Judge Murilo Mendes accepted the charges filed by a prosecutor last week in a federal court in Sinop, a small city near the Amazon jungle site where a Boeing jetliner last year plunged into the rain forest after a collision with an executive jet. All 154 people aboard the jetliner died, while the executive jet landed safely.
"The judge accepted the charges and now the criminal process begins," court spokesman Fabio Paz said by telephone. He said the American pilots have been called on to give preliminary depositions on Aug. 27 and the flight controllers have been called to testify a day later.
Prosecutors last week asked the judge to indict pilots Joseph Lepore and Jan Paul Paladino, both of New York state, with exposing an aircraft to danger resulting in death. The charge is similar to involuntary manslaughter and punishable by one to three years in prison, Paz said.

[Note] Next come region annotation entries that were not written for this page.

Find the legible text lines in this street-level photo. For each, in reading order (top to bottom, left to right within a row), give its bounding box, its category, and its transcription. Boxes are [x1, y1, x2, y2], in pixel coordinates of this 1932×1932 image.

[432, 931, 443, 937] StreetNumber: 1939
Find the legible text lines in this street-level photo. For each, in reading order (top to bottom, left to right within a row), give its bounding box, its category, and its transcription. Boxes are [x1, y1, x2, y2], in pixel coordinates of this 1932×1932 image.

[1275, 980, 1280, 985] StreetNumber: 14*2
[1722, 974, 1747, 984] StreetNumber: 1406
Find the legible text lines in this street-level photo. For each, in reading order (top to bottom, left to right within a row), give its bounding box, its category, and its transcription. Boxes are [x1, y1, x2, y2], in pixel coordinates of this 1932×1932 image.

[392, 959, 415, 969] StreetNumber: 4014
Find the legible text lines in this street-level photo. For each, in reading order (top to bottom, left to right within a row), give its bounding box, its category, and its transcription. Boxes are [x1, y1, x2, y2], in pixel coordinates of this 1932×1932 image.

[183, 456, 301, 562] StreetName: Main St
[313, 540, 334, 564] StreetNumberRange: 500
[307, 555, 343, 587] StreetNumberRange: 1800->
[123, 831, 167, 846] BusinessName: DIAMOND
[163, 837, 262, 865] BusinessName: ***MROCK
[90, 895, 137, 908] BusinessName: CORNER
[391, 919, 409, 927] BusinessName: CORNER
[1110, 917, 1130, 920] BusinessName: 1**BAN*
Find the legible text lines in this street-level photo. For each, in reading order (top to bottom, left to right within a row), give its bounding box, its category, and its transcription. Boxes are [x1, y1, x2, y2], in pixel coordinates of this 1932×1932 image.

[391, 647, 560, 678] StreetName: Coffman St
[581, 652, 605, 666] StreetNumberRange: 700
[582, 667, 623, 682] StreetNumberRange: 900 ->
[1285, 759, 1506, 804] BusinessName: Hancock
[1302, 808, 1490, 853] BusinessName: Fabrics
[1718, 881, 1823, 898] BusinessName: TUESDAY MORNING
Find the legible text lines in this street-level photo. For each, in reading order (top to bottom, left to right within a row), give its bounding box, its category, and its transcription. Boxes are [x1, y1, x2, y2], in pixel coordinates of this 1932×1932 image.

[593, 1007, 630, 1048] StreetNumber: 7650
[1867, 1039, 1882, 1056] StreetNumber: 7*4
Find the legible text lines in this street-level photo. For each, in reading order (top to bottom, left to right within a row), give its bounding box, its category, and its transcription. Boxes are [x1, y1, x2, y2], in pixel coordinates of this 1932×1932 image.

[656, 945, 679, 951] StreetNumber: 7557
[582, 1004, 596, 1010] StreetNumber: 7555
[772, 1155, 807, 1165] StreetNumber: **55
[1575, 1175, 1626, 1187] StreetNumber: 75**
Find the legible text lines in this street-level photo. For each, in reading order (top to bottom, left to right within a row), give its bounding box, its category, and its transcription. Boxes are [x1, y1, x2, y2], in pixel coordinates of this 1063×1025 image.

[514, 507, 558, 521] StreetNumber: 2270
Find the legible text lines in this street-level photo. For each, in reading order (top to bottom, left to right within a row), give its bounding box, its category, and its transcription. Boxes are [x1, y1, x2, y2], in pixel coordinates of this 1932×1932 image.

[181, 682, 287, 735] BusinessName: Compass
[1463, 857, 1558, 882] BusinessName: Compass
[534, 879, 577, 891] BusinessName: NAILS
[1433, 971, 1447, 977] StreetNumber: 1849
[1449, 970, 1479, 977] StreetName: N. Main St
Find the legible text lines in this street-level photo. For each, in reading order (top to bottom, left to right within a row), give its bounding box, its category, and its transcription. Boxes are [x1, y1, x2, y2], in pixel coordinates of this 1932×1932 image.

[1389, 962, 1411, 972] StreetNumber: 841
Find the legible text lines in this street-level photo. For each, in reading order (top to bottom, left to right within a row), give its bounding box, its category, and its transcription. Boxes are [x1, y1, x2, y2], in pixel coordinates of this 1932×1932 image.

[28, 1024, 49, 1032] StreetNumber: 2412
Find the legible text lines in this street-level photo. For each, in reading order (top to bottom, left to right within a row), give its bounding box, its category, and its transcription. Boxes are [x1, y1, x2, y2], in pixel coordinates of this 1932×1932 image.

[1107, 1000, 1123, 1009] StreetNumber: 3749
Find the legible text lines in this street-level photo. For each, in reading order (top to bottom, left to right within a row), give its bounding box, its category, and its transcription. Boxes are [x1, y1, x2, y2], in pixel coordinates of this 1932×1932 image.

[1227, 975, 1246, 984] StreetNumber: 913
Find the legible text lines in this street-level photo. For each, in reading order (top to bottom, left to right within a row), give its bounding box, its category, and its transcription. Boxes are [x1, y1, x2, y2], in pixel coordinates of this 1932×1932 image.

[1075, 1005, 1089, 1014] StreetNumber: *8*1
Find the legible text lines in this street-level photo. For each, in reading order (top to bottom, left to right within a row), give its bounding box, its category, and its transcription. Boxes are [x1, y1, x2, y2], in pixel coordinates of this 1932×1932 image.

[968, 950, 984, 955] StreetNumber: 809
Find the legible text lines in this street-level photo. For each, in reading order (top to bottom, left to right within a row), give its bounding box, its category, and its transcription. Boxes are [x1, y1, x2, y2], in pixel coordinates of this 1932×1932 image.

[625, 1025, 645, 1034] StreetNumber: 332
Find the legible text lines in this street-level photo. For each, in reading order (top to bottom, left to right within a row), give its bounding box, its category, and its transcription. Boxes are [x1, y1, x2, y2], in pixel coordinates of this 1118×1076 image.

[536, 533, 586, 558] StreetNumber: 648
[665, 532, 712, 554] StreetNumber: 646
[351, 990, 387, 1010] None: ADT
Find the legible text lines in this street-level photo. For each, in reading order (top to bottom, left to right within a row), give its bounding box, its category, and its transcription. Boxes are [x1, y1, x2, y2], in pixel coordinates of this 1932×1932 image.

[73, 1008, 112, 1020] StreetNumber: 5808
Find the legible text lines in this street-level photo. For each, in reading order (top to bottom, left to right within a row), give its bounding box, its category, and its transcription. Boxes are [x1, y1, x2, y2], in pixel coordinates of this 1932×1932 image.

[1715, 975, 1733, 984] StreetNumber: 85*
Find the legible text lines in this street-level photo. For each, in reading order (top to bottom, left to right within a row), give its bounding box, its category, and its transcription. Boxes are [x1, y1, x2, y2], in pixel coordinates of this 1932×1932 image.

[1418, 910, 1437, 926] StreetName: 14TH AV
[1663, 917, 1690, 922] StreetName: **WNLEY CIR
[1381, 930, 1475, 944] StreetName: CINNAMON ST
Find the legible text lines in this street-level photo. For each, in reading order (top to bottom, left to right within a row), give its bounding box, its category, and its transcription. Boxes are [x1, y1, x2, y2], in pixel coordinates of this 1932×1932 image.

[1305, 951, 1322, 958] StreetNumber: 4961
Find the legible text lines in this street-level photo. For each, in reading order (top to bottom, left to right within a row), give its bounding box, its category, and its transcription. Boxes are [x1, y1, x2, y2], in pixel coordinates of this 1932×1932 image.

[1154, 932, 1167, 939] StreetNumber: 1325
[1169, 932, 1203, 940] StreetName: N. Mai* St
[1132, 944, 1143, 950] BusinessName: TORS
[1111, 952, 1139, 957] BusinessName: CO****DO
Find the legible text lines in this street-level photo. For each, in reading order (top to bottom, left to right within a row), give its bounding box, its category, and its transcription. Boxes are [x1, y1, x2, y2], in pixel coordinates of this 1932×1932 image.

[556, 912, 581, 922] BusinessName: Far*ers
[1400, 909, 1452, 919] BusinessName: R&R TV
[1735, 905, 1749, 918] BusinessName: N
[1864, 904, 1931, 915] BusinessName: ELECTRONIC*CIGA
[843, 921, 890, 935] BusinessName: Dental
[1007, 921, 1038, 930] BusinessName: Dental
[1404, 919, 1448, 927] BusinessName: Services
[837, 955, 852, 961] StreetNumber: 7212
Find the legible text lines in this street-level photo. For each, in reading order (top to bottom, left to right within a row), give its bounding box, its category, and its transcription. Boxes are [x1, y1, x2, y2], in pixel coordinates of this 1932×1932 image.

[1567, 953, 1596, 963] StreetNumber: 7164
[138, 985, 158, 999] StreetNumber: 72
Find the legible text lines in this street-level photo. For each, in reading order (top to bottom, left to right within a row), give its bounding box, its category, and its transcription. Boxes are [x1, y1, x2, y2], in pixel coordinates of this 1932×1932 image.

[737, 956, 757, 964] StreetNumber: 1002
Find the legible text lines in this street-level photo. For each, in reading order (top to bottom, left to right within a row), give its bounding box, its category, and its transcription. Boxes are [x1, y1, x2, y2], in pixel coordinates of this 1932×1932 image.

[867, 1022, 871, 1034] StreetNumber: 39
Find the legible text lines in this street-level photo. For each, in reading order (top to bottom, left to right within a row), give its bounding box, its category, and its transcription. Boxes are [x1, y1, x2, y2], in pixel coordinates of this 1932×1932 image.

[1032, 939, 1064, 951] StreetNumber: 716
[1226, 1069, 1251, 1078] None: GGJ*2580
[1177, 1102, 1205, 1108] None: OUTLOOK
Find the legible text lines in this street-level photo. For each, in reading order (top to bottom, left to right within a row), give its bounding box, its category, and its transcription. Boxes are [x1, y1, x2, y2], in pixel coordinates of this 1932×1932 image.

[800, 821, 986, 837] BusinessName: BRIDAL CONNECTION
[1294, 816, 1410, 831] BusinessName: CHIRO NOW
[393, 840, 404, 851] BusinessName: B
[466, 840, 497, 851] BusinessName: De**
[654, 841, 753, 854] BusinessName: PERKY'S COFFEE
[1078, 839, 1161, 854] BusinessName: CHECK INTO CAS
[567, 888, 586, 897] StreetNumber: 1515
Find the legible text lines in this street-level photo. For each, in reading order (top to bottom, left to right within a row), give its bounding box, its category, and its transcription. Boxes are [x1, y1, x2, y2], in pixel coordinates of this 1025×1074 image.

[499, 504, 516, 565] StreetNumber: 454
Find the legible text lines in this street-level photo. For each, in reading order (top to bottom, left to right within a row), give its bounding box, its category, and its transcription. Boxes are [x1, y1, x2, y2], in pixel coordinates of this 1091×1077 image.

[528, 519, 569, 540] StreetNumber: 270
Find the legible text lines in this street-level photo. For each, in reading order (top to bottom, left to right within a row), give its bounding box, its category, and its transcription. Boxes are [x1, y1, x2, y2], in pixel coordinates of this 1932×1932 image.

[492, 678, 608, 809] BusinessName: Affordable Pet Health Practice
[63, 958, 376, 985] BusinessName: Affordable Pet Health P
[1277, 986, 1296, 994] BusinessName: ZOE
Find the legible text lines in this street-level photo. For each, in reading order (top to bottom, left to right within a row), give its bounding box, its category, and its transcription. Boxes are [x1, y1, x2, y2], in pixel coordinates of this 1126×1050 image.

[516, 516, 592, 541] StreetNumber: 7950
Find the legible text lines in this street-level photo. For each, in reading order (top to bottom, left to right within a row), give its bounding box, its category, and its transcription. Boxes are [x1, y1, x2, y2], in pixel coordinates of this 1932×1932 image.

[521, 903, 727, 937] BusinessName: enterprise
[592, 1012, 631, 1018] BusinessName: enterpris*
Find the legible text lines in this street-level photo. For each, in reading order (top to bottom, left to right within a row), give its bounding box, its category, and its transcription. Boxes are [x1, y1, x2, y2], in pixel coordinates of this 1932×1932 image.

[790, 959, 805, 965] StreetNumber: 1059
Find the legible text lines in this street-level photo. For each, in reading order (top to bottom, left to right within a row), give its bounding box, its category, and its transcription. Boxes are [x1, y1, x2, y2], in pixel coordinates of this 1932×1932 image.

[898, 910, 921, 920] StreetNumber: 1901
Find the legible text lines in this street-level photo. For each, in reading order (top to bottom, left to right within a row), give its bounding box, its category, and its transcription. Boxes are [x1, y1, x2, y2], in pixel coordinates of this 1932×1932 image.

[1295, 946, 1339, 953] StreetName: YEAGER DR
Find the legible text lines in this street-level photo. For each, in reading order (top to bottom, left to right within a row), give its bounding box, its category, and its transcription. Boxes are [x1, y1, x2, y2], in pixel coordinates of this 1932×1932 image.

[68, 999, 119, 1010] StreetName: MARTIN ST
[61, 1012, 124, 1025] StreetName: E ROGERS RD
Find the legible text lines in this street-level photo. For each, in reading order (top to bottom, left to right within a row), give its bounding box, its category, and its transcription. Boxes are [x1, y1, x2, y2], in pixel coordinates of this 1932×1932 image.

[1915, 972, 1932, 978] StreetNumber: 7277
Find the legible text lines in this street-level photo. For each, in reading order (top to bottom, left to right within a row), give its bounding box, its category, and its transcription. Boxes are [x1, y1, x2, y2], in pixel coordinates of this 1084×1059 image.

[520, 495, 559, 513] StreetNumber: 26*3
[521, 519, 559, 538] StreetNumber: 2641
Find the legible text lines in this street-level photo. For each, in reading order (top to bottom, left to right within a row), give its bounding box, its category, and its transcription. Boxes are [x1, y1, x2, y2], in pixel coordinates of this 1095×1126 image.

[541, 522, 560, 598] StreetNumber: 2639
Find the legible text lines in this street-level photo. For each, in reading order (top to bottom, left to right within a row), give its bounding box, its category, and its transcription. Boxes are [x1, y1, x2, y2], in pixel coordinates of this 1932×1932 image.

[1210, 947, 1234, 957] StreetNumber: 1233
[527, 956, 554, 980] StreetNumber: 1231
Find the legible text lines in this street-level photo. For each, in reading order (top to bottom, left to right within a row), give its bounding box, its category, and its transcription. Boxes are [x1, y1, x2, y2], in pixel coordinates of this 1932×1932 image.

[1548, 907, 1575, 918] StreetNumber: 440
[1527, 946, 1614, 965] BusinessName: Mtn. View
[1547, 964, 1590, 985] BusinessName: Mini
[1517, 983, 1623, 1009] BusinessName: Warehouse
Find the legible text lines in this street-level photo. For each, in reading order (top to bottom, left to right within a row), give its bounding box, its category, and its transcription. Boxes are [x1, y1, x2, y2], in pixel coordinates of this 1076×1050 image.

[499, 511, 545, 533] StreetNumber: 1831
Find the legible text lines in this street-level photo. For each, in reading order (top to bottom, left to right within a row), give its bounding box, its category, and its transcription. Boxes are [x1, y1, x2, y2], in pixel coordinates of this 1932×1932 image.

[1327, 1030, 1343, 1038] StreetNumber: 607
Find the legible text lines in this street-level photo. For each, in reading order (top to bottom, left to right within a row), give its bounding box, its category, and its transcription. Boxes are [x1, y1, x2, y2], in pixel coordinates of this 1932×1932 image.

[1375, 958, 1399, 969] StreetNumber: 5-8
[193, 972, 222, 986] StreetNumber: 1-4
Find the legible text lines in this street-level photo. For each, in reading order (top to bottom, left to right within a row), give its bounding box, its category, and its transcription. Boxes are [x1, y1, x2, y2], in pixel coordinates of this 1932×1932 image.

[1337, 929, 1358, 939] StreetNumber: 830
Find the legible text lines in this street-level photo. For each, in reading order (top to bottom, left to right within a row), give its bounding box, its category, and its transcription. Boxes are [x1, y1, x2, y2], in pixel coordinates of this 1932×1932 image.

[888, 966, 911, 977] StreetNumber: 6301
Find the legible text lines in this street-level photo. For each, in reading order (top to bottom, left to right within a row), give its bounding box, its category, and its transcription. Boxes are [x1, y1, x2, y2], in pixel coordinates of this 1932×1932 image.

A lawyer for the pilots said the charges were unfounded.
"The pilots' conduct was completely competent throughout the flight and cannot be fairly characterized as criminal," Joel R. Weiss said. "The allegations against the pilots are inaccurate, and the pilots are innocent."
He added: "The fact is that air traffic control placed and approved these two aircraft on a collision course, on the same airway, and altitude traveling toward each other. That is the overwhelming, obvious root cause of this accident."
Though the Brazilian judge wants the pilots questioned in Brazil, lawyers for Lepore and Paladino previously suggested that could happen in the United States. They have declined to speculate on whether the pilots would return to Brazil if convicted.
Lepore, 42, and Paladino, 34, were flying an Embraer Legacy 600 executive jet when it collided on Sept. 29, 2006, with a Boeing 737 operated by Gol Linhas Aereas Inteligentes SA, sending the passenger jet crashing into a remote swathe of the jungle.
One of the four controllers was indicted with the more serious crime of knowingly exposing an aircraft to danger — similar to manslaughter — while the others face the same charges as the pilots.
Mendes in his ruling accepted the prosecutors' arguments that the air traffic controllers could be tried in civilian courts. Before the prosecutor asked for the indictments, Brazilian officials consistently said the military controllers could only be charged in military courts.
Under Brazilian law, judges — not grand juries — issue indictments.
The two pilots were detained for two months after the crash. They were allowed to leave the country after promising to return for any court proceedings.